[Saved entries]
· · · ·

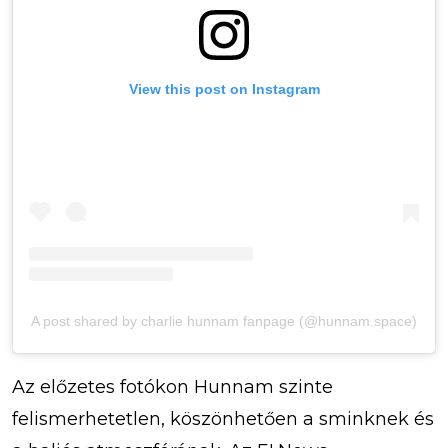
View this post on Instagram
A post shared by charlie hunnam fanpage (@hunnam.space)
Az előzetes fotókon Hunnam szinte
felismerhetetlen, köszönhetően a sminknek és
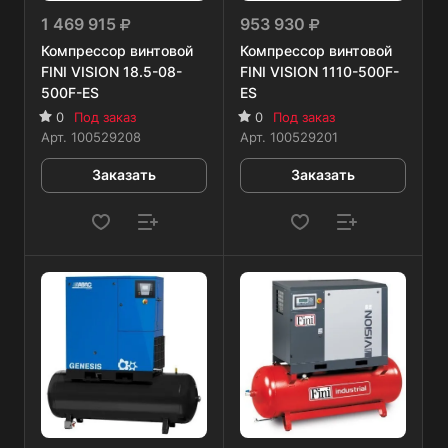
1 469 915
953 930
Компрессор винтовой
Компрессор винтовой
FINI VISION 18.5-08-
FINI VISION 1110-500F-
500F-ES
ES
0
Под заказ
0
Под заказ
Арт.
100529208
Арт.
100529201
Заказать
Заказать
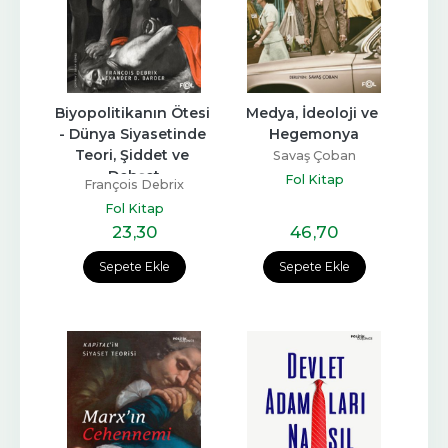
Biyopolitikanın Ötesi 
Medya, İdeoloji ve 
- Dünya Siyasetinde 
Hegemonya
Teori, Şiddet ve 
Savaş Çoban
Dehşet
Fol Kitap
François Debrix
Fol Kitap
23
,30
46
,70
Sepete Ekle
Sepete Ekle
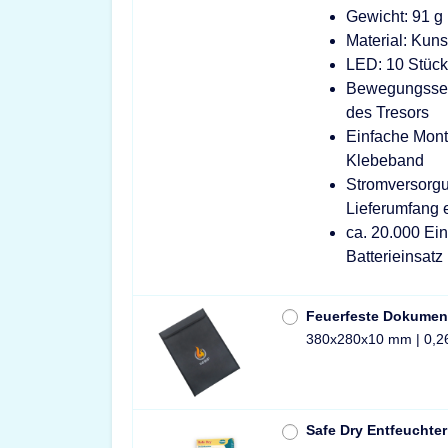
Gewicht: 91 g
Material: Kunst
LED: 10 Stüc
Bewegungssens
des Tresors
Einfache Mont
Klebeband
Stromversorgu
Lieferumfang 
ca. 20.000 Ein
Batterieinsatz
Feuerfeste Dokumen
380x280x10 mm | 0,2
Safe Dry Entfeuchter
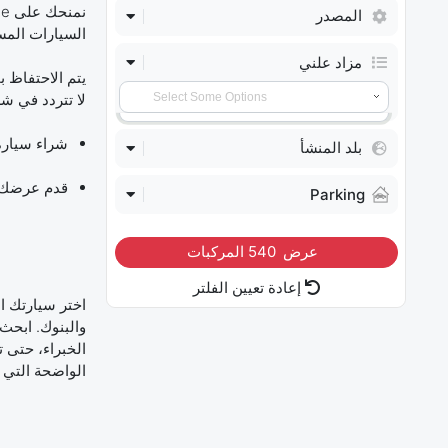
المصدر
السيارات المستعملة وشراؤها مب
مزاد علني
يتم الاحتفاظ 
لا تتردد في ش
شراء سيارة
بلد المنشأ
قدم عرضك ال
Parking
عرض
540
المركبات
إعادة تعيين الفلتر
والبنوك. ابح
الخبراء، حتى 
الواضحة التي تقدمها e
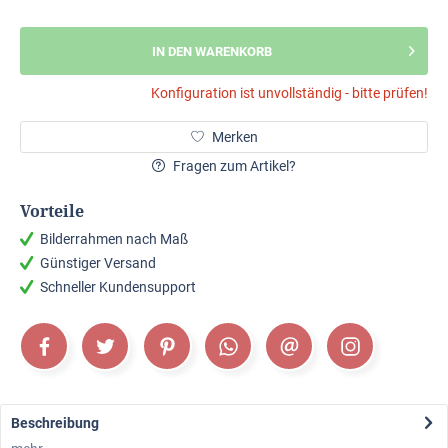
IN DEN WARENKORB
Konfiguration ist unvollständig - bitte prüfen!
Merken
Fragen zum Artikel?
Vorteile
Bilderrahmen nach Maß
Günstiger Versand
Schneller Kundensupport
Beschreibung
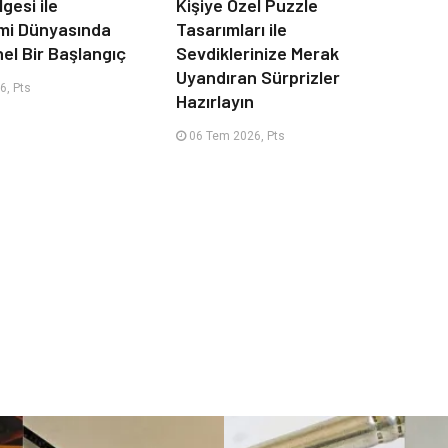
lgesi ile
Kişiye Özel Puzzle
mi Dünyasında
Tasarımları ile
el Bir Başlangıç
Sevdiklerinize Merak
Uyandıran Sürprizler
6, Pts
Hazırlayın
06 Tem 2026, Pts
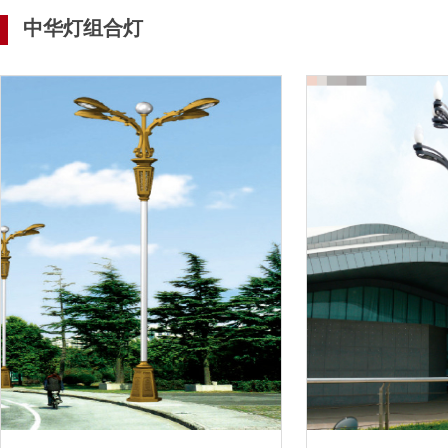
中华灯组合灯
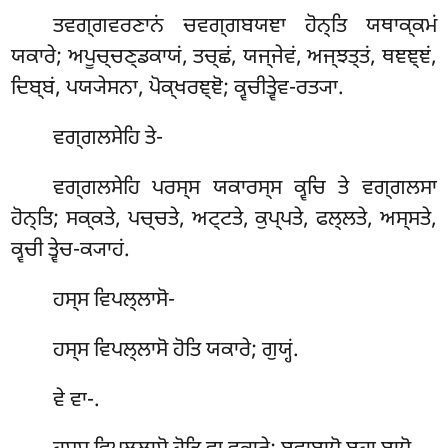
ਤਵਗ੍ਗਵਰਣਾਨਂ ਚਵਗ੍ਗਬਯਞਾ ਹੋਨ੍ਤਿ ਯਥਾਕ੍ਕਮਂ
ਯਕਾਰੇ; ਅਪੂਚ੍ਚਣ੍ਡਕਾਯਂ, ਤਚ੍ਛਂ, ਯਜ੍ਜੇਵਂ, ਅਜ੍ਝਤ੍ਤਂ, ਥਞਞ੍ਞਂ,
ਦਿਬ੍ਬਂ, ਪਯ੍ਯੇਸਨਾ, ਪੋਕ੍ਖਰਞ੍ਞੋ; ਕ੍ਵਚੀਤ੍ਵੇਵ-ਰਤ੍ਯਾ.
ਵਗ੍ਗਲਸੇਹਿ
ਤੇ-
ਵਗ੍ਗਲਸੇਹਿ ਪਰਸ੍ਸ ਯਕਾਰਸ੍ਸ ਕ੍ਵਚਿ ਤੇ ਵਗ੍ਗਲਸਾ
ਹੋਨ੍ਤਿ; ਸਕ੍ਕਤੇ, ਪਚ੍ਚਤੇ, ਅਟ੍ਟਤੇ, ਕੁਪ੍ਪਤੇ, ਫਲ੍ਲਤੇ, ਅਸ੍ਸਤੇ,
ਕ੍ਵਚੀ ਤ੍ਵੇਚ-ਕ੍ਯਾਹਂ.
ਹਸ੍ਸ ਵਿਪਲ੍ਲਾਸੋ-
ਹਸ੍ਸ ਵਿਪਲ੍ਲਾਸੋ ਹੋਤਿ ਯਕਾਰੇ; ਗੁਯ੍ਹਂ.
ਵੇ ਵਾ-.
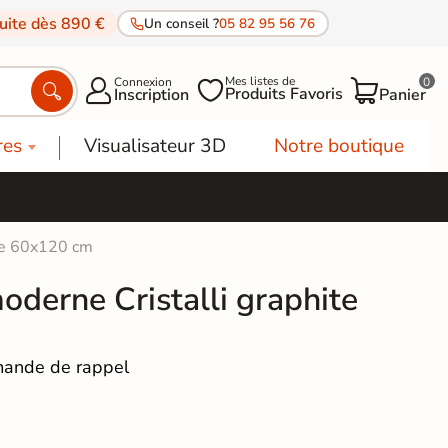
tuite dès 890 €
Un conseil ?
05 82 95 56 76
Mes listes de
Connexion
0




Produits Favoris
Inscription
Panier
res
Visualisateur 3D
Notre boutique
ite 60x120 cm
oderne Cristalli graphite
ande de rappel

· · · ·

== Activity ==
Read through the data and copy every line where "VISION" shows up.

== Output below ==
FINI VISION 18.5-08-
FINI VISION 1110-500F-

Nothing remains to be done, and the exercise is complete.